Kendall Coyne Schofield (#26) playing in a PWHPA Dream Gap Tour game at Madison Square Garden on February 28, 2021 in New York City, the first time women's professional hockey was played at Madison Square Garden. 
Picture by Sarah Stier/Getty Images

"You can't create change on your own"

The 29-year-old knows the constant fight for gender equality in ice hockey is an ongoing issue. Indeed, Coyne Schofield had experience with standing up for women's rights in hockey even before the PWHPA was formed.

In 2017, the United States women's team announced a strike, shortly ahead of that year's Women's World Championships. College players, who USA Hockey tried to approach to play, also refused to cross the picket line.

"We came together as a group," Coyne Schofield recalls. "We were tired of being treated as an afterthought. There's so many things that that we deserved that we didn't have and we needed to come together and we need to fight for those because change wasn't being made.

"We didn't agree until significant progress was made, and it was made two days before the World Championships began," she recalls.

In the end, the national federation agreed to make changes to create improved conditions for female players, including maternity leave, travel and insurance coverage on par with the men's team, and increased bonuses.

"I think we've seen some of the positive changes that have occurred with our national program … as we're here in the residency period [the ongoing national team camp is in Blaine, Minnesota] as well. You know, small things that make a big difference, such as meals after after a full training day. In the past, we never had a meal," Coyne Schofield explains.

That first taste of strike action has informed her and her PWHPA colleagues in their current standoff with the Premier Hockey Federation.

"It just shows when you have the unity, when you have one voice and when you stand up for what you know you believe in and what you know is right, that's your strongest opportunity to create change," she says.

"You can't create change on your own. But when there's so many people who feel the same way and you come together with those feelings and and you, you stick together and until you see the change that not only you deserve, but this game deserves in the future generations deserve. You can really accomplish anything."

Kendall Coyne Schofield speaks to the media after a 2020/21 PWHPA Dream Gap Tour game. In 2019, Coyne Schofield was part of the first all-female NHL broadcast crew.
Picture by Stacy Revere/Getty Images

The future of women's hockey in North America

A lot has been said, and indeed done, by the PWHPA.

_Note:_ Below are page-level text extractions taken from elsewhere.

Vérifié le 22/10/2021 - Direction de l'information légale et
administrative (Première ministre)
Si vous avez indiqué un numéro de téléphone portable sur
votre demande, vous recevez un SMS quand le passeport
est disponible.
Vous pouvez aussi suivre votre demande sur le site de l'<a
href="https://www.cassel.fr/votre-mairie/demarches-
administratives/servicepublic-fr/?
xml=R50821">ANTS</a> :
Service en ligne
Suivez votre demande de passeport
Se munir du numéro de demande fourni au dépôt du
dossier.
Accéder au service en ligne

For her part, Coyne Schofield believes the association has moved women's ice hockey closer to her ideal scenario.

"I think the future of women's professional hockey looks like what we know and see it in men's professional hockey – growing up knowing that you can make a living playing this game if you're good enough to do so," she says. "I think anything less than that is unacceptable," she insists.

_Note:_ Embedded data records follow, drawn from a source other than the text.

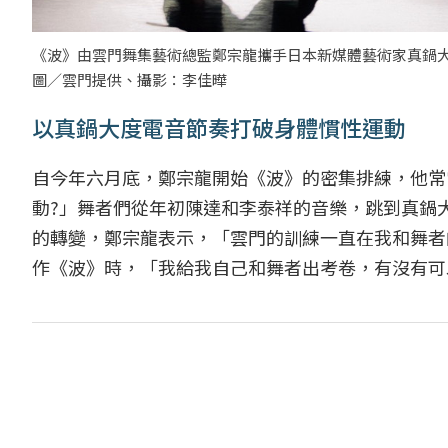
《波》由雲門舞集藝術總監鄭宗龍攜手日本新媒體藝術家真鍋大度（
圖／雲門提供、攝影：李佳曄
以真鍋大度電音節奏打破身體慣性運動
自今年六月底，鄭宗龍開始《波》的密集排練，他常
動?」舞者們從年初陳達和李泰祥的音樂，跳到真鍋
的轉變，鄭宗龍表示，「雲門的訓練一直在我和舞者
作《波》時，「我給我自己和舞者出考卷，有沒有可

"A young girl and a young boy should be able to grow up with the same dream that you can be a professional hockey player as your full time job if you have the talent to do so, you put in the work and you got all the way to the pinnacle of the sport.

"Not being a hockey player and a doctor, or a hockey player and a teacher, a hockey player and a lawyer, whatever the profession may be. This is your job, and if you're good enough to do it, you'll do it."

How soon will this become reality? "I hope not too far off."

The PWHPA, and Coyne Schofield, will continue pushing until then.